Police are investigating the tow truck company alleged to have taken an impounded car for a high-speed joyride.
The owner of the car which was driven by an East City Tow staff member says the company should lose its contract with the police to impound cars on their behalf.
In the small hours of Sunday morning, the woman, who wanted to be known only as Nicky, had her $12,000 Nissan Silvia towed from Mt Wellington for alleged "boy-racer activities".
Her GPS information shows it was taken for a ride around the firm's Pakuranga Heights pound not long after it was towed - and at very high speeds. Police yesterday began an investigation into Nicky's complaint about East City Towing's activities which she laid on Tuesday.
"We've commenced our investigation and have removed that vehicle from the yard and taken it to our Southern Districts Towing yard and are continuing with our investigation," Detective Inspector Mark Gutry told the Herald.
Nicky said she was relieved her car had been removed from East City Towing as she didn't trust it being in their care where tow-truck drivers could "drive it whenever they liked".
Mr Gutry said police spoke to the owner of East City Towing yesterday and that they "will be following up on what he's told us. I can't go into what he's said, but we are investigating to establish what happened."
Police have also spoken to Nicky and the director of GPS tracking firm Snitch, Jeremy Mclean, because the GPS report was being used in their investigation.
Mr Gutry anticipated they would complete their investigation by the end of the week.
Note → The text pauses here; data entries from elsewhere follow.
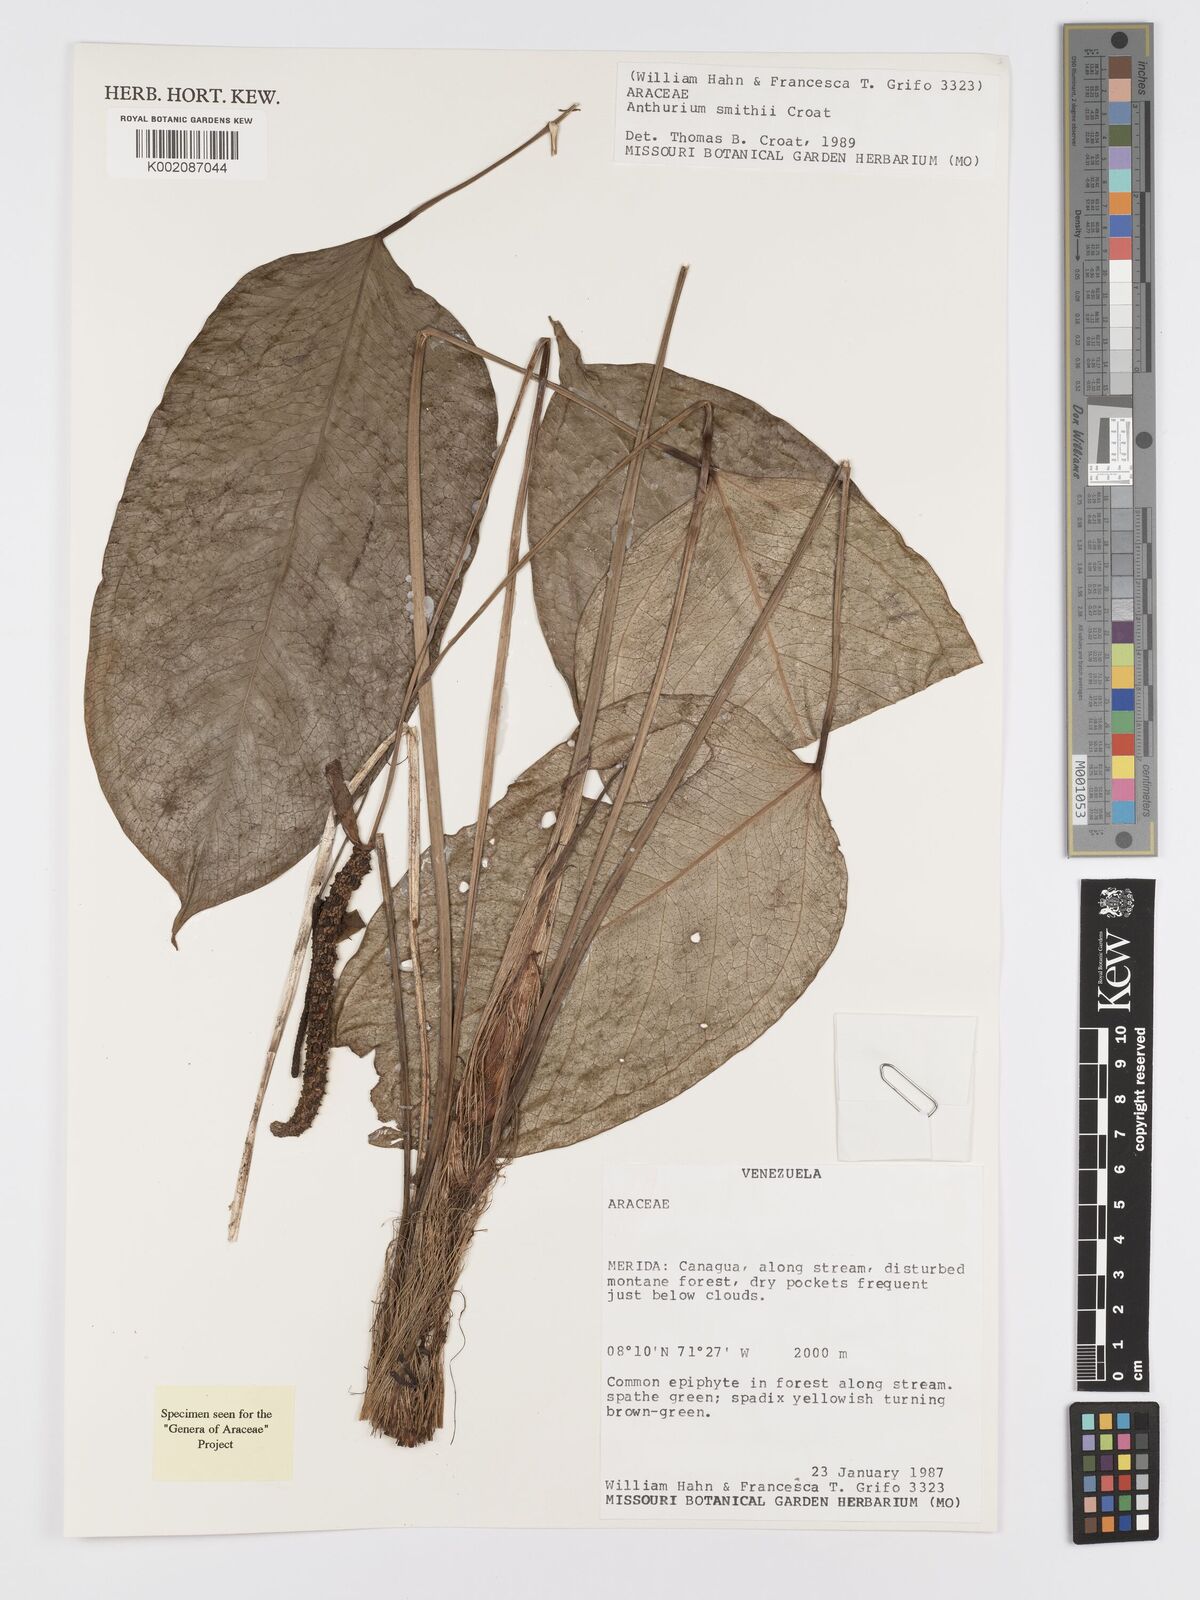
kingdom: Plantae
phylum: Tracheophyta
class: Liliopsida
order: Alismatales
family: Araceae
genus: Anthurium
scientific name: Anthurium smithii
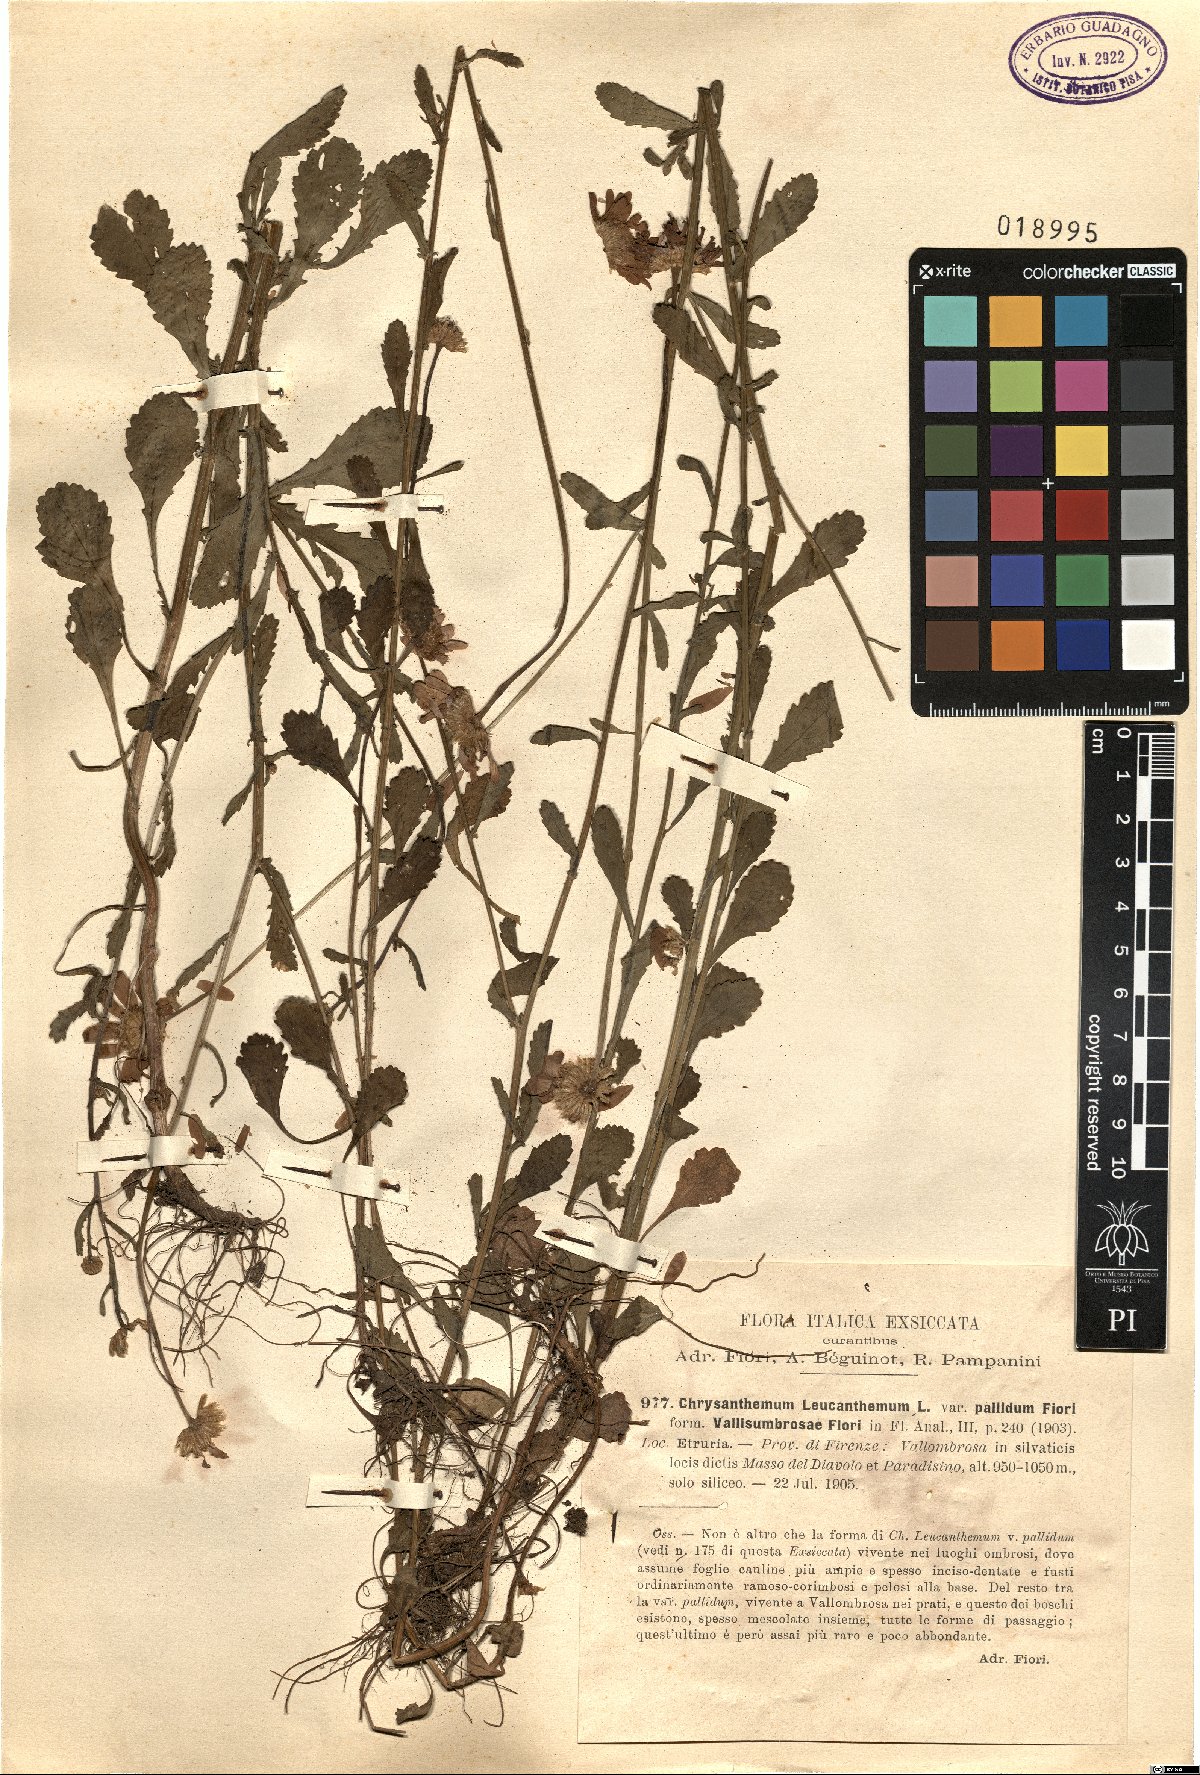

Once finished, the police would assess whether it was appropriate to continue their contract with East City Towing that allows the firm to act on their behalf.
They have worked together for 12 years and in that time Mr Gutry said Nicky's complaint was the first they had received about the towingcompany.
Nicky believed the police needed to end their contract with East City Towing.
"When the police tow or impound something, you'd expect it to be done by responsible people.
"You think your stuff's going to be safe with someone who the police have ordered to do it."
A spokeswoman for the tow firm declined to comment further last night.